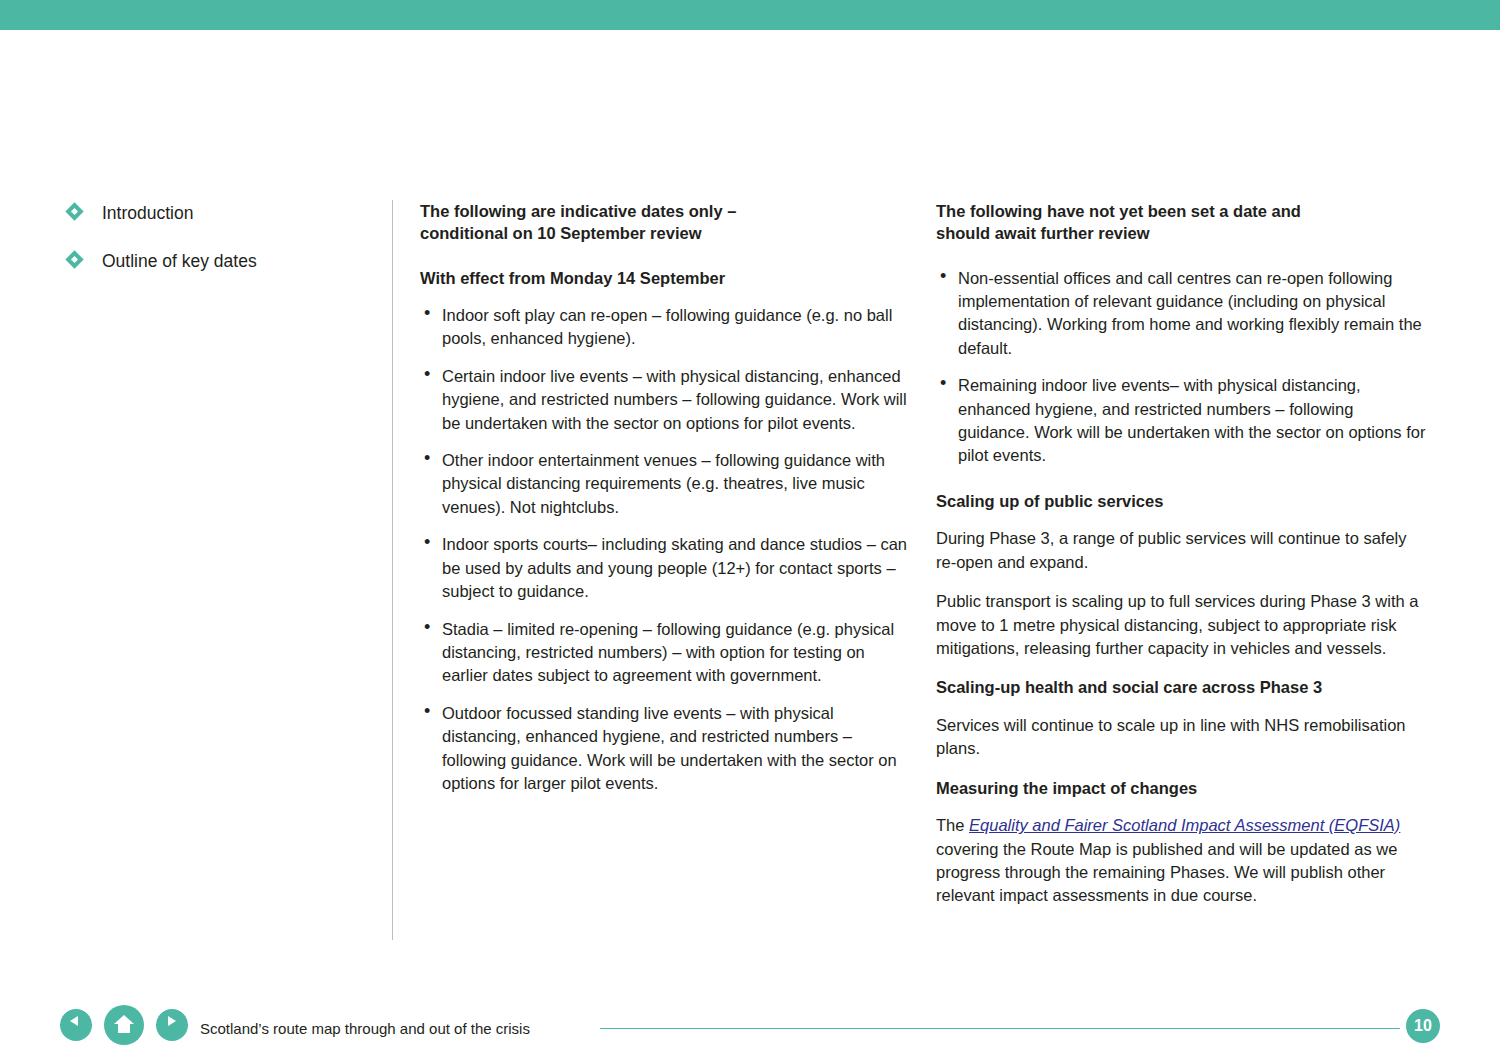Introduction
Outline of key dates
The following are indicative dates only –
conditional on 10 September review
With effect from Monday 14 September
Indoor soft play can re-open – following guidance (e.g. no ball pools, enhanced hygiene).
Certain indoor live events – with physical distancing, enhanced hygiene, and restricted numbers – following guidance. Work will be undertaken with the sector on options for pilot events.
Other indoor entertainment venues – following guidance with physical distancing requirements (e.g. theatres, live music venues). Not nightclubs.
Indoor sports courts– including skating and dance studios – can be used by adults and young people (12+) for contact sports – subject to guidance.
Stadia – limited re-opening – following guidance (e.g. physical distancing, restricted numbers) – with option for testing on earlier dates subject to agreement with government.
Outdoor focussed standing live events – with physical distancing, enhanced hygiene, and restricted numbers – following guidance. Work will be undertaken with the sector on options for larger pilot events.
The following have not yet been set a date and
should await further review
Non-essential offices and call centres can re-open following implementation of relevant guidance (including on physical distancing). Working from home and working flexibly remain the default.
Remaining indoor live events– with physical distancing, enhanced hygiene, and restricted numbers – following guidance. Work will be undertaken with the sector on options for pilot events.
Scaling up of public services
During Phase 3, a range of public services will continue to safely re-open and expand.
Public transport is scaling up to full services during Phase 3 with a move to 1 metre physical distancing, subject to appropriate risk mitigations, releasing further capacity in vehicles and vessels.
Scaling-up health and social care across Phase 3
Services will continue to scale up in line with NHS remobilisation plans.
Measuring the impact of changes
The Equality and Fairer Scotland Impact Assessment (EQFSIA) covering the Route Map is published and will be updated as we progress through the remaining Phases. We will publish other relevant impact assessments in due course.
Scotland’s route map through and out of the crisis
10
· · ·
■ **Goal of the exercise**
Whenever a line of the listing contains the word "subject", it counts; say the total only.

■ **Answer for the task**
3